---------- Data

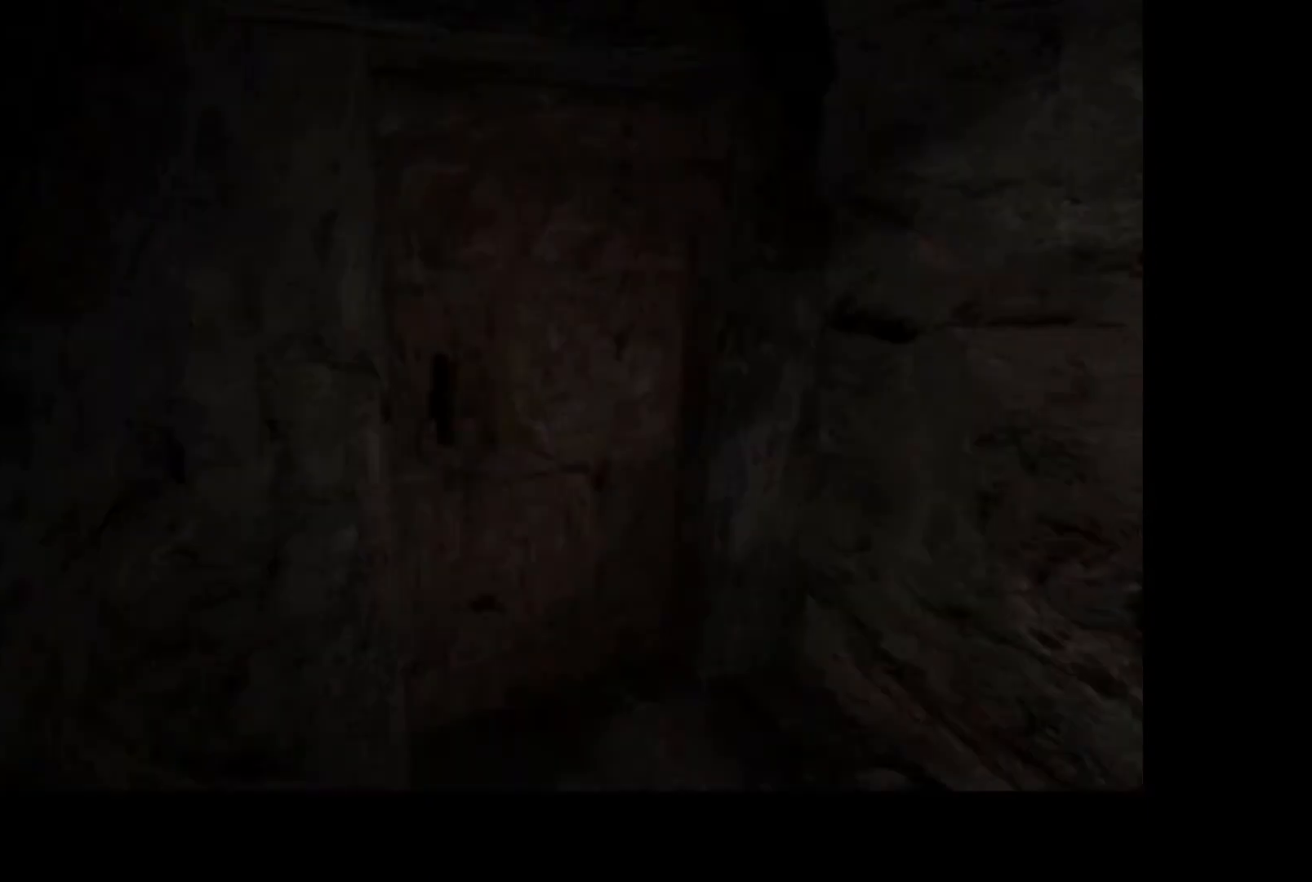
{"keys": [], "mouse": [], "events": [[17, "mouse_left", "down"], [50, "mouse_left", "up"]]}
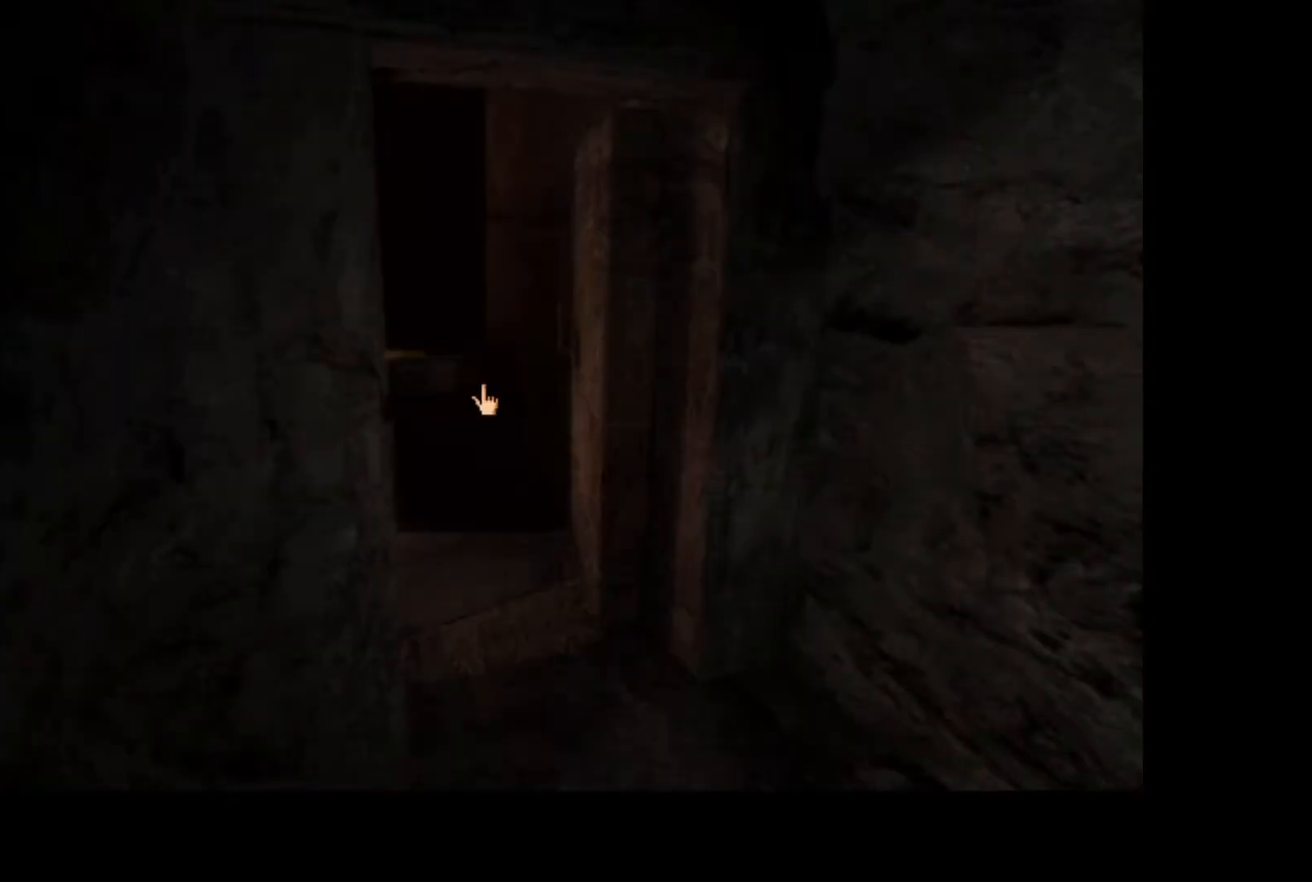
{"keys": [], "mouse": [], "events": []}
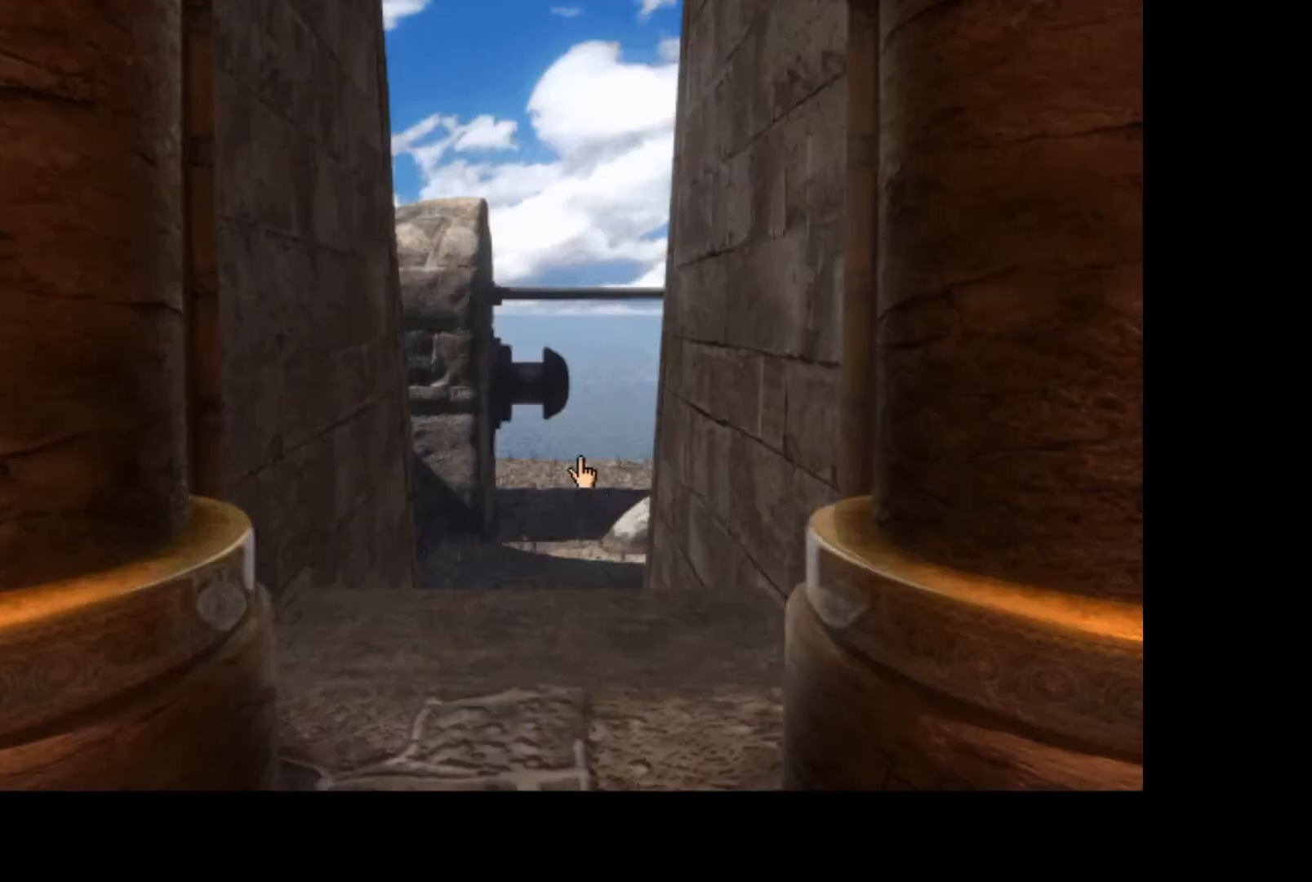
{"keys": [], "mouse": ["left"], "events": [[183, "mouse_left", "down"], [250, "mouse_left", "up"], [317, "mouse_left", "down"], [367, "mouse_left", "up"], [400, "mouse_left", "down"], [467, "mouse_left", "up"], [500, "mouse_left", "down"]]}
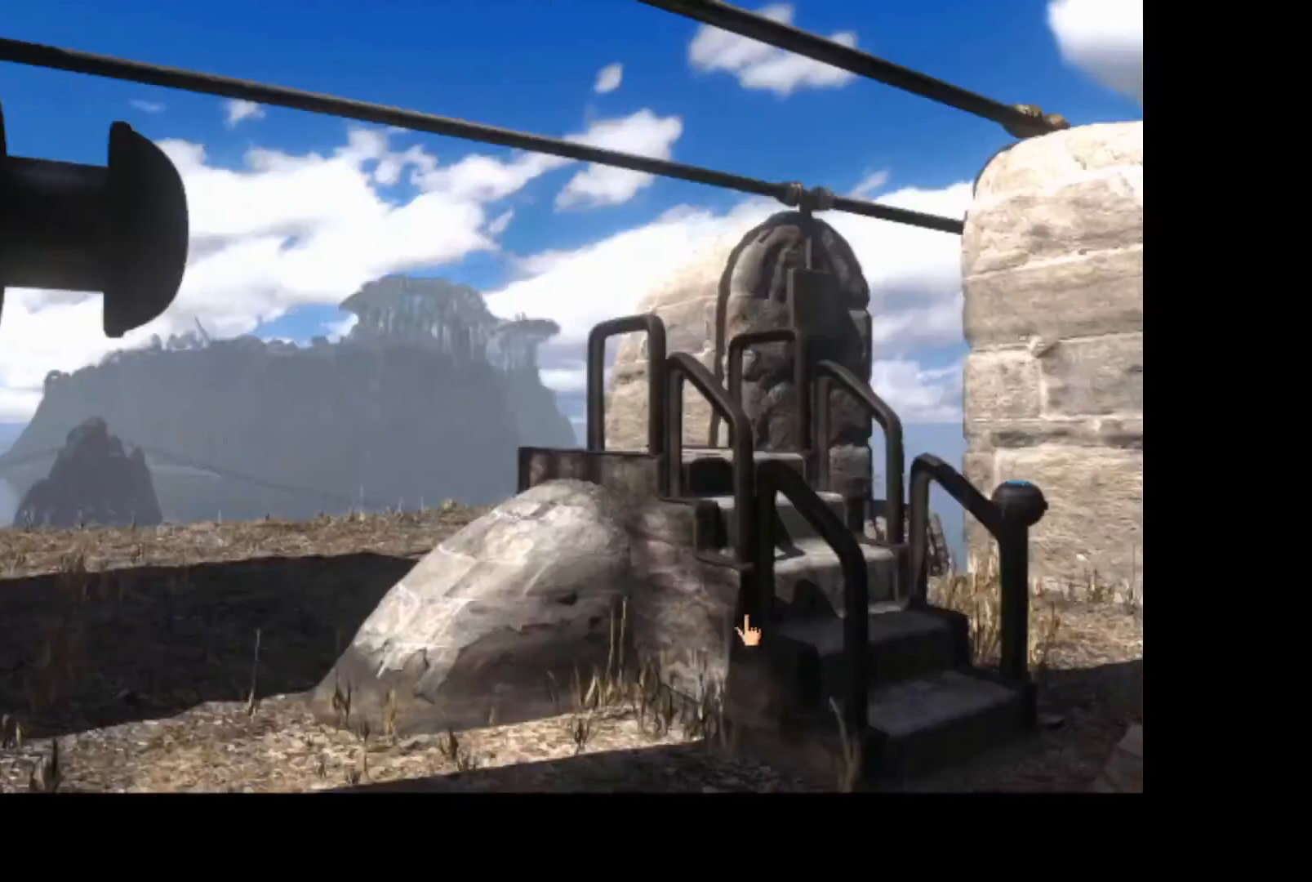
{"keys": [], "mouse": [], "events": [[67, "mouse_left", "up"]]}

--------------------

Reproduce the listing above exactly, without a single picture.

### [Answer to this task]
{"keys": [], "mouse": [], "events": [[17, "mouse_left", "down"], [50, "mouse_left", "up"]]}
{"keys": [], "mouse": [], "events": []}
{"keys": [], "mouse": ["left"], "events": [[183, "mouse_left", "down"], [250, "mouse_left", "up"], [317, "mouse_left", "down"], [367, "mouse_left", "up"], [400, "mouse_left", "down"], [467, "mouse_left", "up"], [500, "mouse_left", "down"]]}
{"keys": [], "mouse": [], "events": [[67, "mouse_left", "up"]]}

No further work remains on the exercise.